■ **About this exercise**: Look through the data below for the line with "15: (461, 417, 0.17)", and transcribe it exactly together with each line after it up to and including the line with "39: (344, 192, 0.18)". Give nothing else.

[Saved entries]
•••••
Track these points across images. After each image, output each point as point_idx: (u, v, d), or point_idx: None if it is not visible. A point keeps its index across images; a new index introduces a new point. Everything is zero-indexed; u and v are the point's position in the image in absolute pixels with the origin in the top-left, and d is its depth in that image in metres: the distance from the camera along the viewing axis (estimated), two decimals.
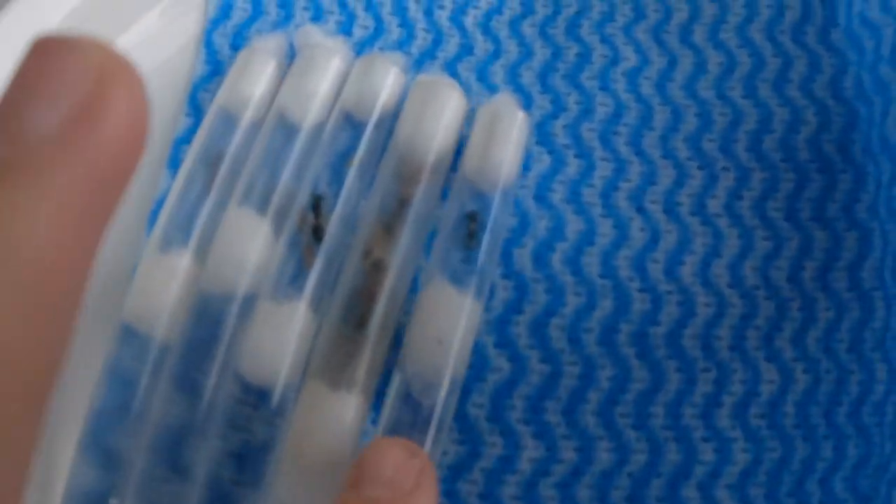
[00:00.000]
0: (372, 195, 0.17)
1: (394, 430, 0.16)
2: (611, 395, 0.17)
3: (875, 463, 0.18)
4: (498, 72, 0.20)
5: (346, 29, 0.20)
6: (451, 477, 0.17)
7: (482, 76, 0.20)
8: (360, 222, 0.17)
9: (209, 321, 0.17)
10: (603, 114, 0.19)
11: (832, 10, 0.21)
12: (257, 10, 0.20)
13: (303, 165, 0.18)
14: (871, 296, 0.19)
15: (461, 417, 0.17)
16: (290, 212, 0.17)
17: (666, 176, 0.19)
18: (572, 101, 0.20)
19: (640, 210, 0.19)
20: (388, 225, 0.17)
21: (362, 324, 0.16)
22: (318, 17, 0.20)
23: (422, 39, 0.20)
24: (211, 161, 0.18)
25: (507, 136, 0.17)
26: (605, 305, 0.18)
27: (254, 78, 0.18)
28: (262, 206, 0.17)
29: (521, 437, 0.17)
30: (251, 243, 0.17)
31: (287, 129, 0.18)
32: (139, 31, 0.20)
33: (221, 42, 0.20)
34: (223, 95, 0.18)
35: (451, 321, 0.16)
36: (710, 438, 0.18)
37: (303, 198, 0.18)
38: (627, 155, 0.19)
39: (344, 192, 0.18)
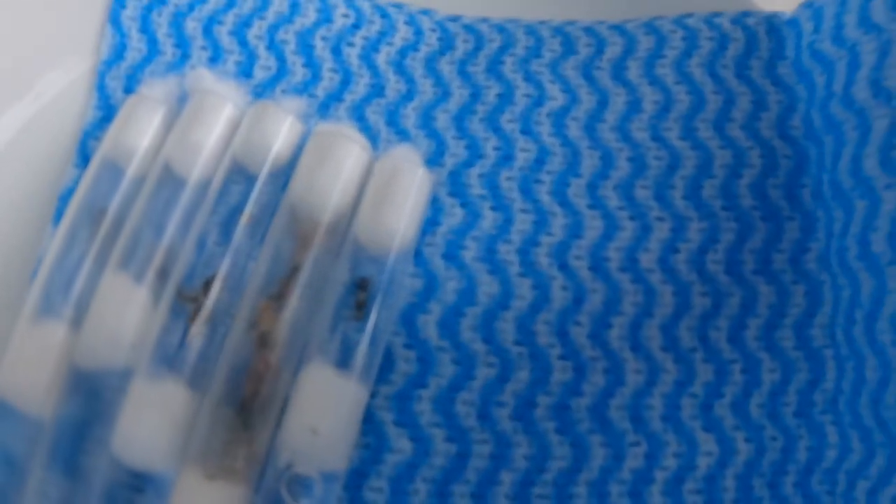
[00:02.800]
0: (260, 259, 0.16)
1: None
2: (527, 476, 0.16)
3: None
4: (410, 115, 0.18)
5: (246, 70, 0.18)
6: None
7: (392, 120, 0.18)
8: (247, 289, 0.16)
9: (86, 397, 0.16)
10: (524, 160, 0.18)
11: (779, 43, 0.19)
12: (152, 50, 0.18)
13: (190, 223, 0.16)
14: (820, 354, 0.17)
15: None
16: (173, 277, 0.16)
17: (593, 228, 0.17)
18: (490, 146, 0.18)
19: (563, 267, 0.17)
20: (278, 293, 0.16)
21: (245, 406, 0.15)
22: (216, 56, 0.18)
23: (328, 80, 0.18)
24: (93, 218, 0.17)
25: (404, 196, 0.16)
26: (521, 377, 0.16)
27: (140, 127, 0.17)
28: (141, 272, 0.16)
29: None
30: (127, 314, 0.16)
31: (173, 184, 0.17)
32: (25, 78, 0.19)
33: (114, 86, 0.18)
34: (106, 146, 0.17)
35: (329, 408, 0.14)
36: None
37: (189, 257, 0.16)
38: (550, 206, 0.18)
39: (231, 254, 0.16)
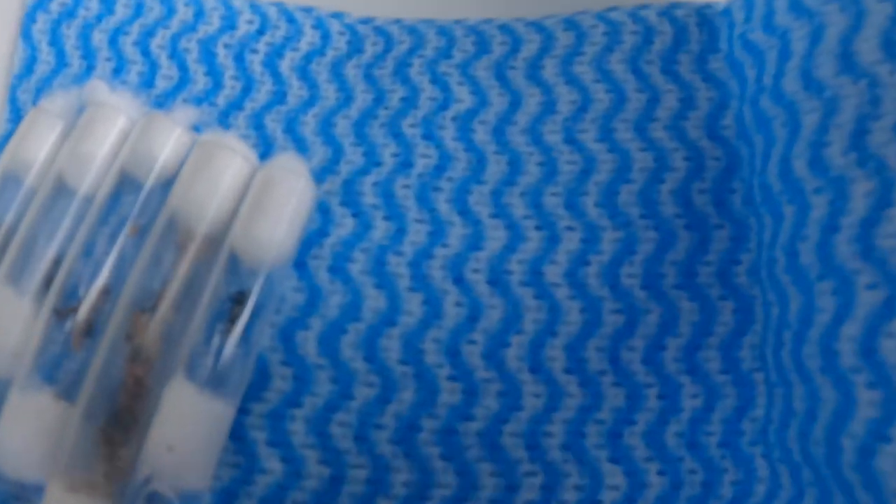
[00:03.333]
0: (136, 268, 0.16)
1: None
2: None
3: None
4: (309, 122, 0.17)
5: (148, 80, 0.18)
6: None
7: (290, 128, 0.17)
8: (121, 299, 0.15)
9: None
10: (423, 167, 0.17)
11: (712, 35, 0.17)
12: (60, 63, 0.18)
13: (78, 233, 0.16)
14: (750, 378, 0.15)
15: None
16: (55, 287, 0.16)
17: (494, 239, 0.16)
18: (388, 153, 0.17)
19: (458, 281, 0.16)
20: (154, 306, 0.15)
21: (118, 420, 0.15)
22: (120, 67, 0.18)
23: (230, 88, 0.18)
24: None
25: (280, 206, 0.15)
26: (405, 397, 0.15)
27: (38, 140, 0.17)
28: (26, 283, 0.16)
29: None
30: (8, 325, 0.16)
31: (64, 195, 0.16)
32: None
33: (25, 99, 0.18)
34: (5, 158, 0.17)
35: (187, 425, 0.14)
36: None
37: (74, 268, 0.16)
38: (448, 215, 0.16)
39: (115, 265, 0.16)
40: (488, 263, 0.16)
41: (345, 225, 0.16)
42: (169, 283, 0.15)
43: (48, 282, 0.16)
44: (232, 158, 0.16)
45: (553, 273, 0.16)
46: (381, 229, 0.16)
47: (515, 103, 0.17)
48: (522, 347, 0.16)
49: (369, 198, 0.17)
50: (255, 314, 0.15)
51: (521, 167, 0.17)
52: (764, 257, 0.15)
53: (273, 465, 0.15)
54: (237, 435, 0.15)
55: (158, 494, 0.14)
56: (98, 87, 0.17)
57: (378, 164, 0.17)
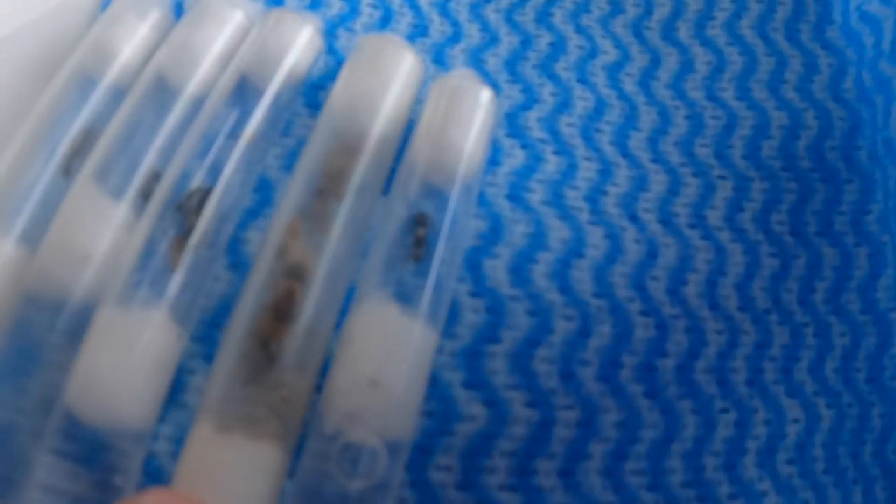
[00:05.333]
0: (294, 175, 0.13)
1: (312, 501, 0.11)
2: (619, 448, 0.13)
3: None
4: (458, 56, 0.16)
5: (278, 1, 0.16)
6: None
7: (439, 59, 0.16)
8: (277, 212, 0.13)
9: (32, 333, 0.12)
10: (582, 109, 0.16)
11: (826, 7, 0.19)
12: None
13: (181, 140, 0.14)
14: (887, 318, 0.16)
15: (421, 487, 0.13)
16: (157, 196, 0.13)
17: (658, 182, 0.16)
18: (546, 92, 0.16)
19: (633, 219, 0.16)
20: (315, 215, 0.13)
21: (272, 347, 0.12)
22: None
23: (367, 16, 0.16)
24: (61, 131, 0.14)
25: (470, 116, 0.14)
26: (604, 331, 0.14)
27: (125, 32, 0.14)
28: (117, 187, 0.13)
29: None
30: (99, 232, 0.12)
31: (165, 95, 0.14)
32: None
33: None
34: (83, 51, 0.14)
35: (393, 354, 0.12)
36: (737, 495, 0.14)
37: (173, 180, 0.13)
38: (613, 156, 0.16)
39: (228, 177, 0.13)
40: (656, 204, 0.16)
41: (515, 156, 0.15)
42: (336, 190, 0.13)
43: (145, 192, 0.13)
44: (404, 52, 0.14)
45: (714, 217, 0.16)
46: (552, 163, 0.15)
47: (656, 61, 0.18)
48: (699, 285, 0.15)
49: (536, 132, 0.16)
50: (445, 236, 0.13)
51: (671, 119, 0.17)
52: (892, 205, 0.17)
53: (474, 410, 0.13)
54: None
55: (355, 445, 0.12)
56: None
57: (538, 101, 0.16)
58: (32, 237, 0.13)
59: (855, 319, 0.16)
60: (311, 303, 0.12)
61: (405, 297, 0.12)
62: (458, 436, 0.13)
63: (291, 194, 0.13)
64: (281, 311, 0.12)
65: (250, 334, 0.12)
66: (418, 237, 0.13)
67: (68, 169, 0.14)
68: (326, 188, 0.13)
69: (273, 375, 0.12)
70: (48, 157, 0.14)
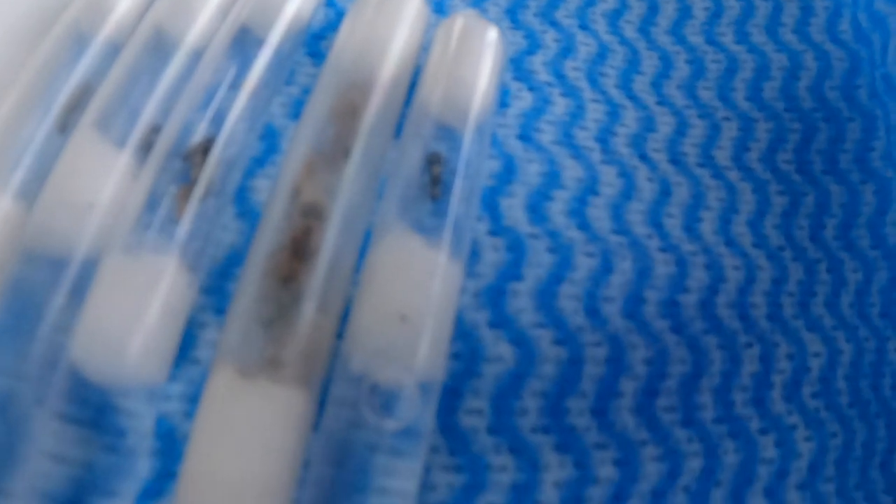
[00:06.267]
0: (304, 117, 0.13)
1: (341, 449, 0.11)
2: (649, 385, 0.13)
3: None
4: (458, 6, 0.16)
5: None
6: None
7: (439, 8, 0.16)
8: (287, 153, 0.12)
9: (32, 294, 0.12)
10: (586, 53, 0.16)
11: None
12: None
13: (182, 91, 0.13)
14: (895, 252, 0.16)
15: (450, 432, 0.12)
16: (157, 147, 0.12)
17: (665, 123, 0.16)
18: (549, 38, 0.16)
19: (644, 158, 0.15)
20: (328, 154, 0.12)
21: (291, 282, 0.11)
22: None
23: None
24: (56, 88, 0.13)
25: (479, 54, 0.13)
26: (625, 267, 0.14)
27: None
28: (119, 136, 0.12)
29: (539, 452, 0.12)
30: (102, 179, 0.12)
31: (163, 48, 0.13)
32: None
33: None
34: (77, 6, 0.13)
35: (421, 287, 0.11)
36: (768, 430, 0.14)
37: (176, 132, 0.13)
38: (620, 98, 0.16)
39: (231, 126, 0.13)
40: (665, 144, 0.16)
41: (523, 98, 0.15)
42: (349, 129, 0.13)
43: (146, 145, 0.13)
44: None
45: (722, 157, 0.16)
46: (560, 105, 0.15)
47: (654, 8, 0.18)
48: (714, 222, 0.15)
49: (542, 75, 0.15)
50: (461, 175, 0.13)
51: (672, 63, 0.17)
52: (893, 140, 0.17)
53: (502, 350, 0.12)
54: None
55: (384, 386, 0.11)
56: None
57: (541, 46, 0.16)
58: (29, 192, 0.12)
59: (866, 255, 0.16)
60: (330, 239, 0.11)
61: (427, 232, 0.12)
62: (486, 377, 0.12)
63: (302, 135, 0.12)
64: (299, 249, 0.11)
65: (268, 273, 0.11)
66: (434, 175, 0.13)
67: (65, 125, 0.13)
68: (339, 127, 0.12)
69: (297, 315, 0.11)
70: (44, 113, 0.13)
•••••
■ **Task result**:
15: (461, 417, 0.17)
16: (290, 212, 0.17)
17: (666, 176, 0.19)
18: (572, 101, 0.20)
19: (640, 210, 0.19)
20: (388, 225, 0.17)
21: (362, 324, 0.16)
22: (318, 17, 0.20)
23: (422, 39, 0.20)
24: (211, 161, 0.18)
25: (507, 136, 0.17)
26: (605, 305, 0.18)
27: (254, 78, 0.18)
28: (262, 206, 0.17)
29: (521, 437, 0.17)
30: (251, 243, 0.17)
31: (287, 129, 0.18)
32: (139, 31, 0.20)
33: (221, 42, 0.20)
34: (223, 95, 0.18)
35: (451, 321, 0.16)
36: (710, 438, 0.18)
37: (303, 198, 0.18)
38: (627, 155, 0.19)
39: (344, 192, 0.18)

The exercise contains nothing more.